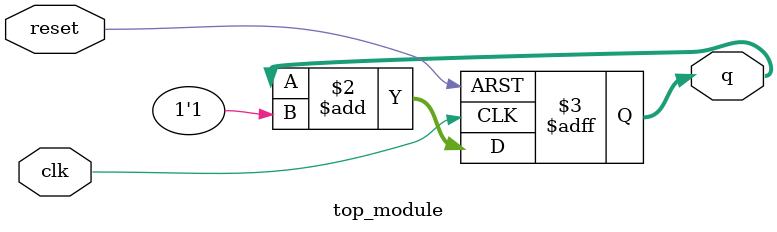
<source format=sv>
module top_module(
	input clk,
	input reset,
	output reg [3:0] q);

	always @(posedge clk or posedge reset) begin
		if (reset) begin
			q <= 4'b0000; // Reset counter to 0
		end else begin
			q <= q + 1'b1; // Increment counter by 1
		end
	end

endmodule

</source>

────────

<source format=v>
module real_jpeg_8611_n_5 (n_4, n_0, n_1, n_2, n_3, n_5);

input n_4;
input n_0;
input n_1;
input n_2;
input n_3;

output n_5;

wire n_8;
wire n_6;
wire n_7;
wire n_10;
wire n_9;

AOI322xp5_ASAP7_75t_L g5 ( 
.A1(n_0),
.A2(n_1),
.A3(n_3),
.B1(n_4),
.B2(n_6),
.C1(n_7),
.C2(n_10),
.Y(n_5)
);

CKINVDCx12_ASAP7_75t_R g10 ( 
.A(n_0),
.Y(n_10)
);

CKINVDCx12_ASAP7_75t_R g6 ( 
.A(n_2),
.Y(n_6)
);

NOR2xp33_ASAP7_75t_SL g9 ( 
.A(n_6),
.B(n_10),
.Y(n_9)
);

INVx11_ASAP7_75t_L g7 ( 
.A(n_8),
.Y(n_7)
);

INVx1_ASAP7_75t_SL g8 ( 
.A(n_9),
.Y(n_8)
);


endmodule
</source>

────────

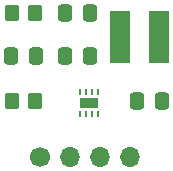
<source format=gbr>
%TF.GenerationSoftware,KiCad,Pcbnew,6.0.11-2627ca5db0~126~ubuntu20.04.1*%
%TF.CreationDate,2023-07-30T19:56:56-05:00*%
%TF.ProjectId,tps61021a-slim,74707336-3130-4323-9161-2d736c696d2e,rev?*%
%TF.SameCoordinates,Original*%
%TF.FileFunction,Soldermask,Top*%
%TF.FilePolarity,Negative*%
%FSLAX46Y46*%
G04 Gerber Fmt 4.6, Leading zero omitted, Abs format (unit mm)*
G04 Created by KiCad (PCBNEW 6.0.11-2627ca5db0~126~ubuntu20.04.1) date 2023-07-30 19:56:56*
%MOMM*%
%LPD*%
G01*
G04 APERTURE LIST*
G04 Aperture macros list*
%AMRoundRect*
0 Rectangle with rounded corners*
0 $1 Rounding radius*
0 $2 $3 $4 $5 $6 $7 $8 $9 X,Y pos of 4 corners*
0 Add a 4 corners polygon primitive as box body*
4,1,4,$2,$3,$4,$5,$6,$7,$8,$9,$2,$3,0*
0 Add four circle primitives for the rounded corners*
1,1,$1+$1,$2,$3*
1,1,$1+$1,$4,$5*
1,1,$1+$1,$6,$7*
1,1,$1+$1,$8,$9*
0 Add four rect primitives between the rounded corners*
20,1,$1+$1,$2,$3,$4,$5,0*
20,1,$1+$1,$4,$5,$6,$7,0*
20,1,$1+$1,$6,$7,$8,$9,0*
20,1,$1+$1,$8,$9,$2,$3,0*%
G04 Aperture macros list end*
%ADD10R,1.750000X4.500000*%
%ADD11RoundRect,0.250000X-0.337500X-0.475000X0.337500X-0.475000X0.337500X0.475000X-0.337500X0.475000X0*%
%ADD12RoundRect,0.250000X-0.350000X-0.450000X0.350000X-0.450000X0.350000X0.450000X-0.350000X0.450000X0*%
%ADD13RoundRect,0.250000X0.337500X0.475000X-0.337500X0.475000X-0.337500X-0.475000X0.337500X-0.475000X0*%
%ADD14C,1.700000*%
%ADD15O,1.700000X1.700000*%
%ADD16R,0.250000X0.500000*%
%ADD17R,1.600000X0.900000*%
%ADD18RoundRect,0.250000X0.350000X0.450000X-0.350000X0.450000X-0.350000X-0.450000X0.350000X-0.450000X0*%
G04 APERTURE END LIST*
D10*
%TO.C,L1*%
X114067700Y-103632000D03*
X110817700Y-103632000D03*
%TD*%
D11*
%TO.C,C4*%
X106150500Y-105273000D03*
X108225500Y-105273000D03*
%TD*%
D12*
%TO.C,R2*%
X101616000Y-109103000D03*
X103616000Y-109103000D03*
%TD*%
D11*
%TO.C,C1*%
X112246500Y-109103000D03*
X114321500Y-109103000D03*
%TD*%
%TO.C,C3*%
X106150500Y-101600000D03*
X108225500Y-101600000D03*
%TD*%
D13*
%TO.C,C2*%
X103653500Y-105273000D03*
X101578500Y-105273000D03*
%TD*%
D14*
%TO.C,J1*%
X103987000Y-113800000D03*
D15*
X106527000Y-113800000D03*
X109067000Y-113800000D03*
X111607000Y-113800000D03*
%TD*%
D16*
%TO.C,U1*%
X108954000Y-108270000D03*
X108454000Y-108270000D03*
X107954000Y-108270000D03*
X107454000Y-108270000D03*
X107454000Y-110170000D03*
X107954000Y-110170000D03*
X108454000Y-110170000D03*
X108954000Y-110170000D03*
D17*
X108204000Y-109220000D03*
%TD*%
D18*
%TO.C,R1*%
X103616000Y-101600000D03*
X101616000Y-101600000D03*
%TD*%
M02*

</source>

────────

Search the data for the string "wire" and copy out every line where it is found.

wire n_8;
wire n_6;
wire n_7;
wire n_10;
wire n_9;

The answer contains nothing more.